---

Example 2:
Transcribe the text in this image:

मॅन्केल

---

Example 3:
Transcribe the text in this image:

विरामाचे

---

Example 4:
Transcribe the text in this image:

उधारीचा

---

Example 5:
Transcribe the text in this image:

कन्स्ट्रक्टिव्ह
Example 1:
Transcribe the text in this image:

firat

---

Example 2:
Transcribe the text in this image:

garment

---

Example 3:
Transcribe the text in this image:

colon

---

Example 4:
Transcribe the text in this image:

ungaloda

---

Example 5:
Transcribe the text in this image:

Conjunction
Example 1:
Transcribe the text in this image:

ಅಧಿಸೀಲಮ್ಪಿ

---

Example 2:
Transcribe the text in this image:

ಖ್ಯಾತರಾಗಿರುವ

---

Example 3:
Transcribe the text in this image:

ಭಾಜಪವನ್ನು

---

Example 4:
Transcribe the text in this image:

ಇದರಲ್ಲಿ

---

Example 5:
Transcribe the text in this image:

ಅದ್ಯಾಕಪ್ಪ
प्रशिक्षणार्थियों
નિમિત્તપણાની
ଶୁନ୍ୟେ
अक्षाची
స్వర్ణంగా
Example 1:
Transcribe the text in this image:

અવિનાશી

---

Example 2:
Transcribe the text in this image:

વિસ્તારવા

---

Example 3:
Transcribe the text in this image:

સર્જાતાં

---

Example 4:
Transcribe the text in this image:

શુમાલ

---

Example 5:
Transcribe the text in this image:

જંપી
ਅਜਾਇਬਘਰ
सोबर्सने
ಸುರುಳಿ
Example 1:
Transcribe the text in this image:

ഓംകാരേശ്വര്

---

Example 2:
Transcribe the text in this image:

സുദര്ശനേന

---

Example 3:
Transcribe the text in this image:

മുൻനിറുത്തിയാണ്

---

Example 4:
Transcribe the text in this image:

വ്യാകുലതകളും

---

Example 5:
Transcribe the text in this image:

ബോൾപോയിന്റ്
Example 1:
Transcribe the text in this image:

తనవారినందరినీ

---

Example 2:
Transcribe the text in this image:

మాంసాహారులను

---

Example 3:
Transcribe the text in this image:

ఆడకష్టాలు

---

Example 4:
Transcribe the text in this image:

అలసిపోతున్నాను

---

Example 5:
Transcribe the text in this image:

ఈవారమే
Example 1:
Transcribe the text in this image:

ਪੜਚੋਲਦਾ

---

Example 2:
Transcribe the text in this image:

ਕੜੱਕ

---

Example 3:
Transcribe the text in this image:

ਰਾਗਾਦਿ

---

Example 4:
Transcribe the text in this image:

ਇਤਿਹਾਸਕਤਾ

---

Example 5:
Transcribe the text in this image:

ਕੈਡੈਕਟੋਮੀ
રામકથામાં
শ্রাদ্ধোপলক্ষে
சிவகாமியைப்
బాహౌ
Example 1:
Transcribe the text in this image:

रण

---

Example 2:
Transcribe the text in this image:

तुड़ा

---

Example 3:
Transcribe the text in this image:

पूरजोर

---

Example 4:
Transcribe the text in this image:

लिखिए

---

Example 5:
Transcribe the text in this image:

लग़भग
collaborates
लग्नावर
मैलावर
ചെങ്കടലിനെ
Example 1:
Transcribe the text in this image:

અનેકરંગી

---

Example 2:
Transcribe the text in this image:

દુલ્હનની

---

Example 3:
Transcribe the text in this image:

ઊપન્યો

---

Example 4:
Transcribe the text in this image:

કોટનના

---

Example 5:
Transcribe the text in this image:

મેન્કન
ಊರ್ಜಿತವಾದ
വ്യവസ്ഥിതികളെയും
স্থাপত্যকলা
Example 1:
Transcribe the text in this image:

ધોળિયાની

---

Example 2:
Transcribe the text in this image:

* Exercise prompt:
Quote all of the entries exactly as they appear.

* Problem solution:
---

Example 2:
Transcribe the text in this image:

मॅन्केल

---

Example 3:
Transcribe the text in this image:

विरामाचे

---

Example 4:
Transcribe the text in this image:

उधारीचा

---

Example 5:
Transcribe the text in this image:

कन्स्ट्रक्टिव्ह
Example 1:
Transcribe the text in this image:

firat

---

Example 2:
Transcribe the text in this image:

garment

---

Example 3:
Transcribe the text in this image:

colon

---

Example 4:
Transcribe the text in this image:

ungaloda

---

Example 5:
Transcribe the text in this image:

Conjunction
Example 1:
Transcribe the text in this image:

ಅಧಿಸೀಲಮ್ಪಿ

---

Example 2:
Transcribe the text in this image:

ಖ್ಯಾತರಾಗಿರುವ

---

Example 3:
Transcribe the text in this image:

ಭಾಜಪವನ್ನು

---

Example 4:
Transcribe the text in this image:

ಇದರಲ್ಲಿ

---

Example 5:
Transcribe the text in this image:

ಅದ್ಯಾಕಪ್ಪ
प्रशिक्षणार्थियों
નિમિત્તપણાની
ଶୁନ୍ୟେ
अक्षाची
స్వర్ణంగా
Example 1:
Transcribe the text in this image:

અવિનાશી

---

Example 2:
Transcribe the text in this image:

વિસ્તારવા

---

Example 3:
Transcribe the text in this image:

સર્જાતાં

---

Example 4:
Transcribe the text in this image:

શુમાલ

---

Example 5:
Transcribe the text in this image:

જંપી
ਅਜਾਇਬਘਰ
सोबर्सने
ಸುರುಳಿ
Example 1:
Transcribe the text in this image:

ഓംകാരേശ്വര്

---

Example 2:
Transcribe the text in this image:

സുദര്ശനേന

---

Example 3:
Transcribe the text in this image:

മുൻനിറുത്തിയാണ്

---

Example 4:
Transcribe the text in this image:

വ്യാകുലതകളും

---

Example 5:
Transcribe the text in this image:

ബോൾപോയിന്റ്
Example 1:
Transcribe the text in this image:

తనవారినందరినీ

---

Example 2:
Transcribe the text in this image:

మాంసాహారులను

---

Example 3:
Transcribe the text in this image:

ఆడకష్టాలు

---

Example 4:
Transcribe the text in this image:

అలసిపోతున్నాను

---

Example 5:
Transcribe the text in this image:

ఈవారమే
Example 1:
Transcribe the text in this image:

ਪੜਚੋਲਦਾ

---

Example 2:
Transcribe the text in this image:

ਕੜੱਕ

---

Example 3:
Transcribe the text in this image:

ਰਾਗਾਦਿ

---

Example 4:
Transcribe the text in this image:

ਇਤਿਹਾਸਕਤਾ

---

Example 5:
Transcribe the text in this image:

ਕੈਡੈਕਟੋਮੀ
રામકથામાં
শ্রাদ্ধোপলক্ষে
சிவகாமியைப்
బాహౌ
Example 1:
Transcribe the text in this image:

रण

---

Example 2:
Transcribe the text in this image:

तुड़ा

---

Example 3:
Transcribe the text in this image:

पूरजोर

---

Example 4:
Transcribe the text in this image:

लिखिए

---

Example 5:
Transcribe the text in this image:

लग़भग
collaborates
लग्नावर
मैलावर
ചെങ്കടലിനെ
Example 1:
Transcribe the text in this image:

અનેકરંગી

---

Example 2:
Transcribe the text in this image:

દુલ્હનની

---

Example 3:
Transcribe the text in this image:

ઊપન્યો

---

Example 4:
Transcribe the text in this image:

કોટનના

---

Example 5:
Transcribe the text in this image:

મેન્કન
ಊರ್ಜಿತವಾದ
വ്യവസ്ഥിതികളെയും
স্থাপত্যকলা
Example 1:
Transcribe the text in this image:

ધોળિયાની

---

Example 2:
Transcribe the text in this image:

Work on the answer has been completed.